Some of my best friends are rednecks

Making assumptions about allies and enemies


A friend of mine stopped me in the street the other day to tell me a story. This is not uncommon, in fact I consider random story stoppings to be a job benefit, kind of like healthcare for storytellers, or at least heartcare.

Except I didn’t like the story he told me. Didn’t like it at all.

I guess I should start by describing what this friend looks like, not because it matters at all to me, but because it matters to the story. My friend has long brown hair and a kind of bushy beard. He is from a working-class coal mining town in the southern US. He looks a bit like a good old boy. Like a redneck straight white guy, to use his words, not mine.

He had been riding the good old number 20 Victoria bus downtown, reading a book. To be more specific, because it matters to this story, he was reading one of my books. As in a book I wrote, not just one I owned and then lent to him.

So he notices kind of by accident that there is a young woman sitting right across from him, in those seats that face each other at the back of the bus, and she is glaring at him.
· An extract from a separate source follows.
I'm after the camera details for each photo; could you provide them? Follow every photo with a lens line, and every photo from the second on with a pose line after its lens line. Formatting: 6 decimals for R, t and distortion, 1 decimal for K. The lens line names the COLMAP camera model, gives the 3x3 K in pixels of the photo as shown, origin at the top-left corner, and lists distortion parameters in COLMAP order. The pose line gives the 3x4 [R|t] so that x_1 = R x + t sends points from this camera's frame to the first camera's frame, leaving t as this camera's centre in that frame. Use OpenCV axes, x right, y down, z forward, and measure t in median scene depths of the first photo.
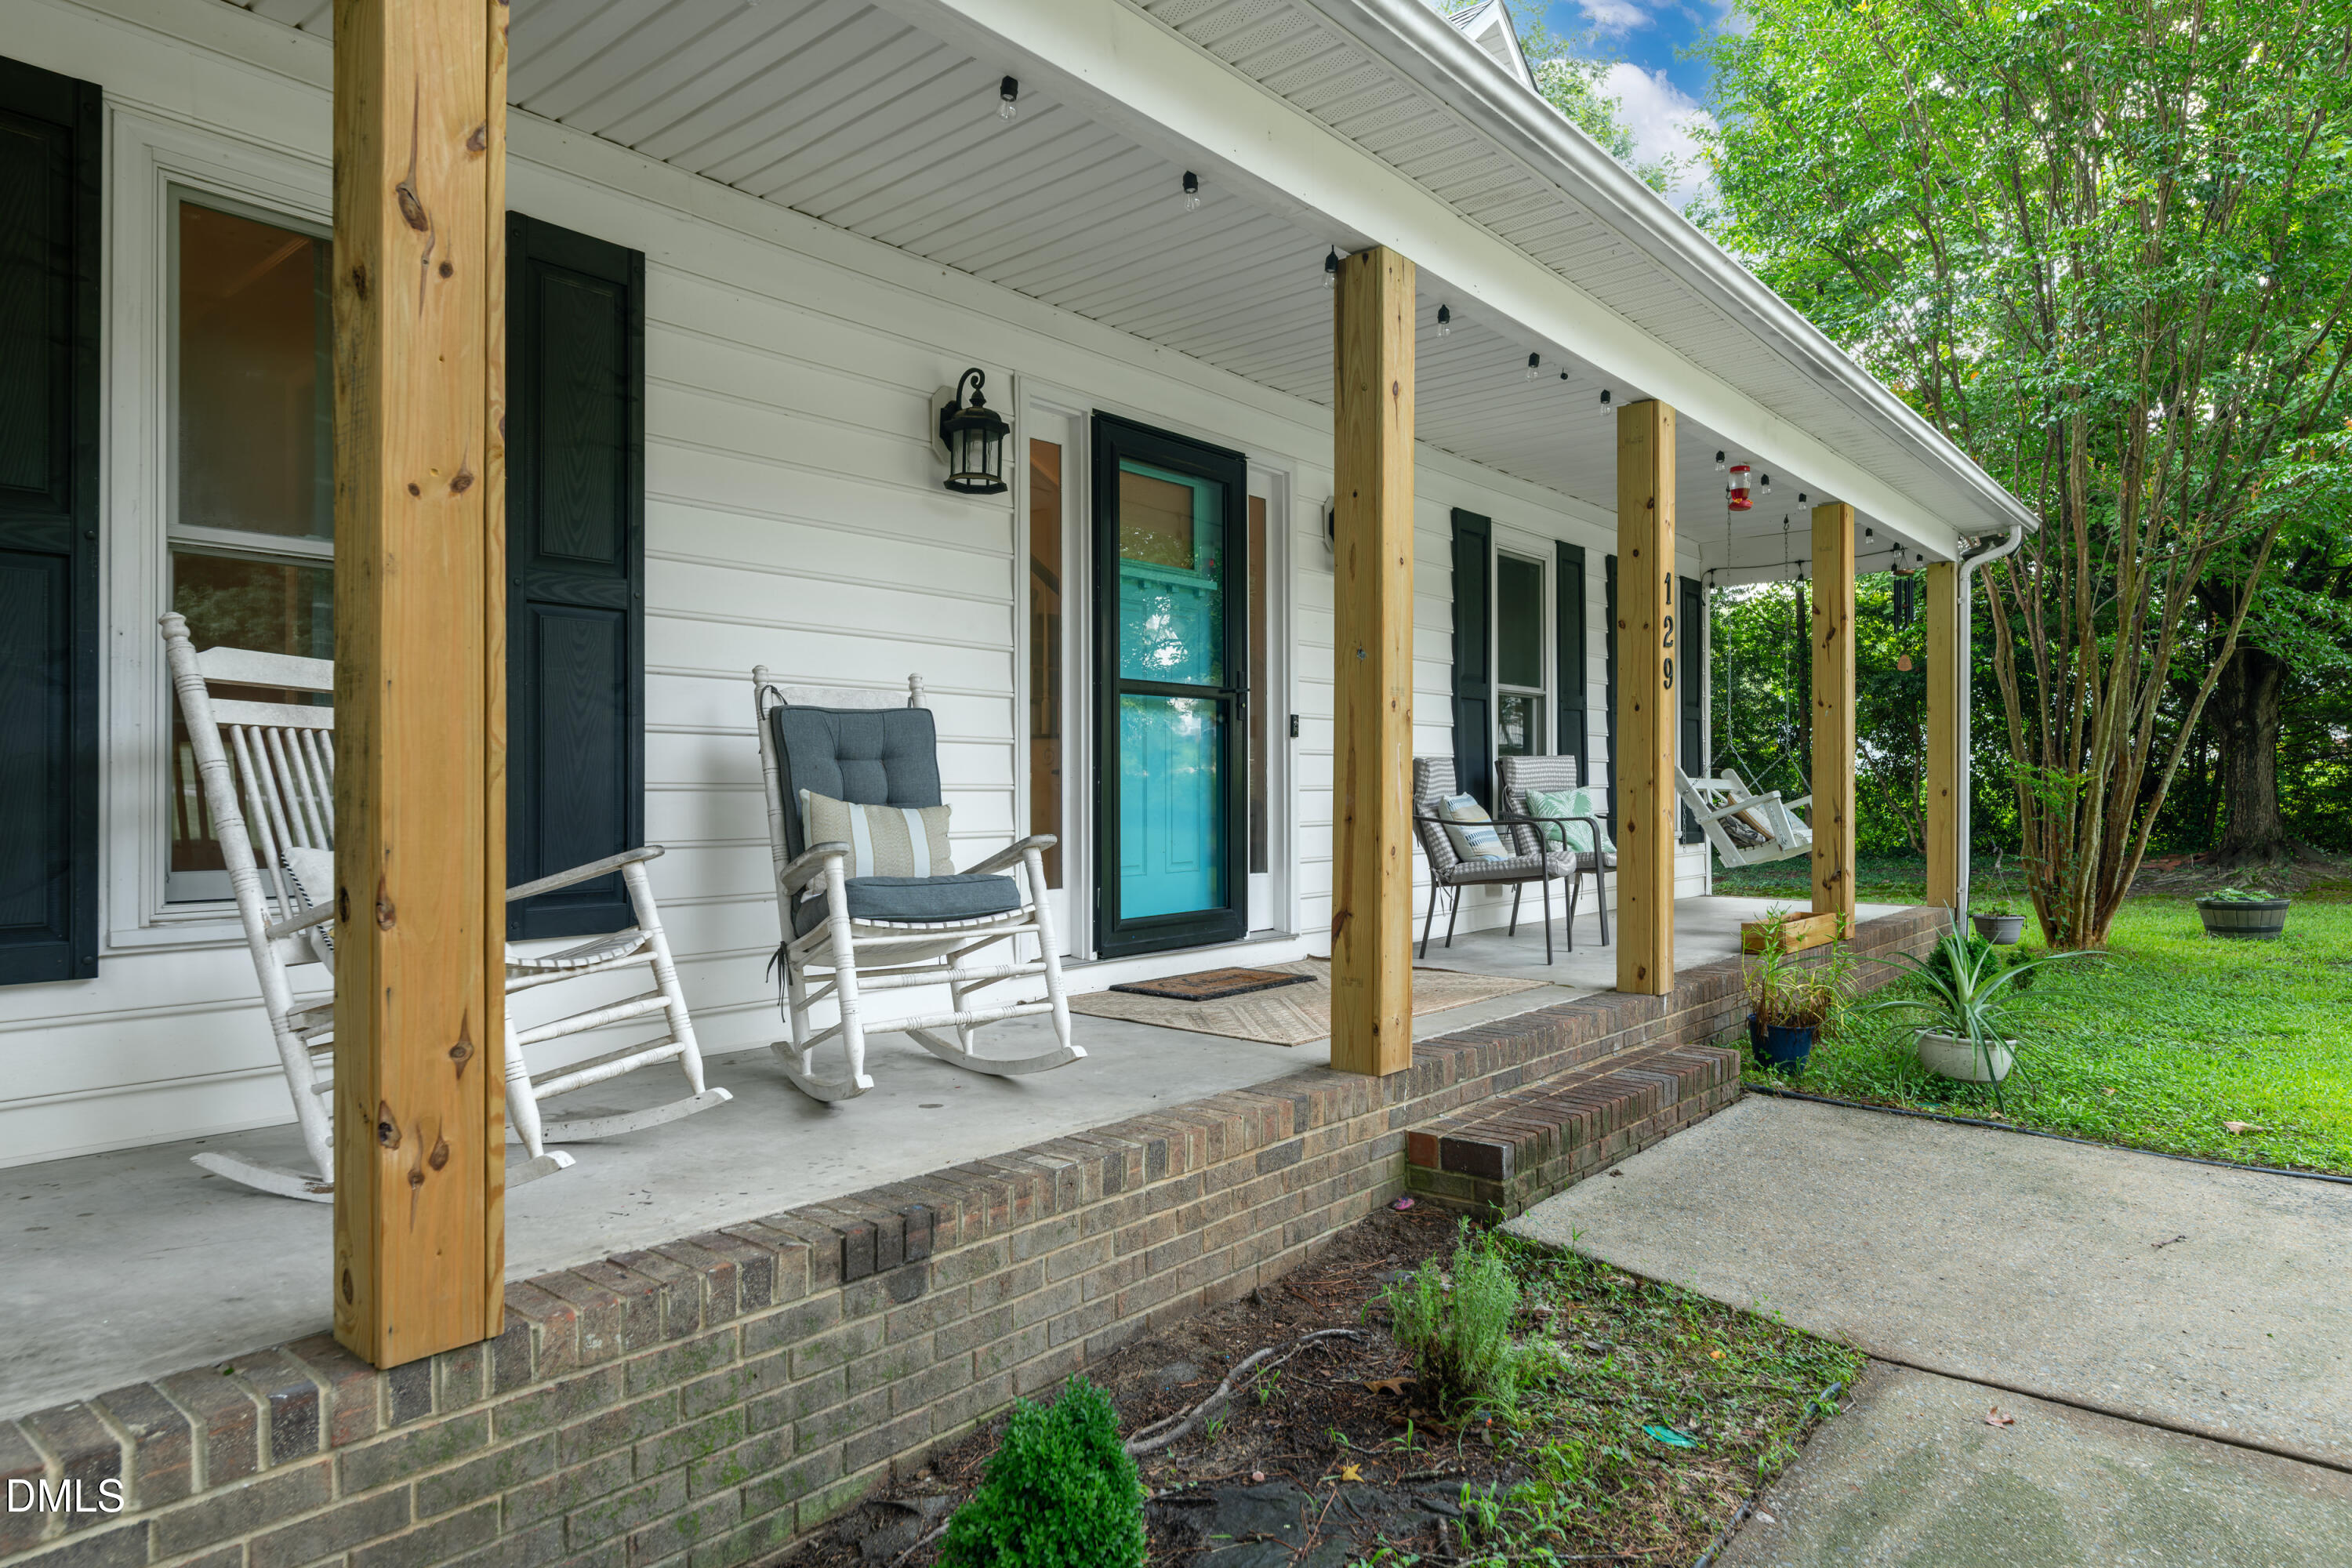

Staring and glaring. He ignores her for a bit, hoping she will just go away or decide to stare at someone else, but she just keeps right on, laying the old stink eye on him.

Finally she breaks the silence. She asks him why he is reading that book.

He tells her because he likes to read.

The exchange which ensued went something like this:

“Do you know the author of that book is a lesbian? Why would someone like you want to read a lesbian book? What is in it for you?”

I should mention at this point, not that it really mattered to my friend or myself, but the story requires that I note that this young woman had short hair and was dressed, well, kind of dykey. Not that one should assume anything about a perfect stranger, but it is important for the narrative arc here that we all understand that my friend figured it was more likely that she was taking issue with his choice of reading material for some sort of political reasons stemming from the fact that she was queer herself, rather than her being a rightwing evangelical Christian who objected to apparent straight guys reading queer books on public transit for religious reasons. Just so we’ve got that part straight, at least.

So my friend answers her:

“Well, I am reading it first of all because I like the writing, and second it is funny, and if I am getting what you are getting at here, then yes, I am reading a book written by a lesbian because I am learning something from it, and it challenges me. Isn’t that a good thing, that a straight guy can read a queer book in broad daylight on a city bus without even thinking about it? Because I didn’t think about it at all, until you brought it up. I mean, isn’t that the kind of world we are all wishing for?”

 

But she was like a dog after a bone.

“It challenges you?”

“Yeah, it makes me think about stuff in a different way. Also, Ivan is a friend of mine.”

She snorts. “Oh, of course. Ivan is a friend of yours.”

This is where my buddy started to feel a little defensive. They trade a few more clipped sentences. Then she says: “Oh, now you’re going to get all angry at me. How typically male of you.”

The conversation continued to swirl around the drain like that for a short while, and finally my friend realized this was a discussion he was biologically predestined to never win, and he went back to reading his book. Or should I say my book? He bought it with his own money.

My friend and I had a lengthy caffeine-fueled discussion about it all later that afternoon. I told him the first thing I felt when he told me that story was shame. Shame for my people, sometimes. Shame that she had slid herself so seamlessly into the stereotypical shell of the man-hating lesbian and harassed a perfect stranger on the bus, backhandedly in my name.

He reminded me that we had no way of knowing the kind of pain or suffering this young woman might have survived at the hands of men that looked just like him. He reminded me that even though she pissed him off and he walked away feeling defensive and ruffled, he never once felt unsafe, and that we might not be able to say the same thing for her.

I feel it is important to the narrative here to stress again that it was he who reminded me of these things, not the other way around.

And it got me to thinking. I was reminded of a discussion I had recently with a femme friend of mine who is the coordinator of a women’s centre at a university. Every September she does orientations for the new students, of all genders. She tells all the young men that she assumes that they are her allies in the fight against sexism. That she assumes they are on her side and there to help her change the world, until proven otherwise.

She tells me she loves to watch them raise their heads and straighten their shoulders. She loves to watch the young women too, as it washes across their faces that they can be real feminists and fight sexism and they get to keep their boyfriends if they want to, it doesn’t make them any less a part of the sisterhood.

What a powerful thought. To assume that strangers on the bus are on your side, until they prove that they are not. To drop the gloves and turn the boxing ring into a place to talk and listen to each other, instead of using the winds of change to fan the flames of conflict.

I was reminded of this last week by a friend of mine. Remember him? He kind of looks like a redneck. But he is not.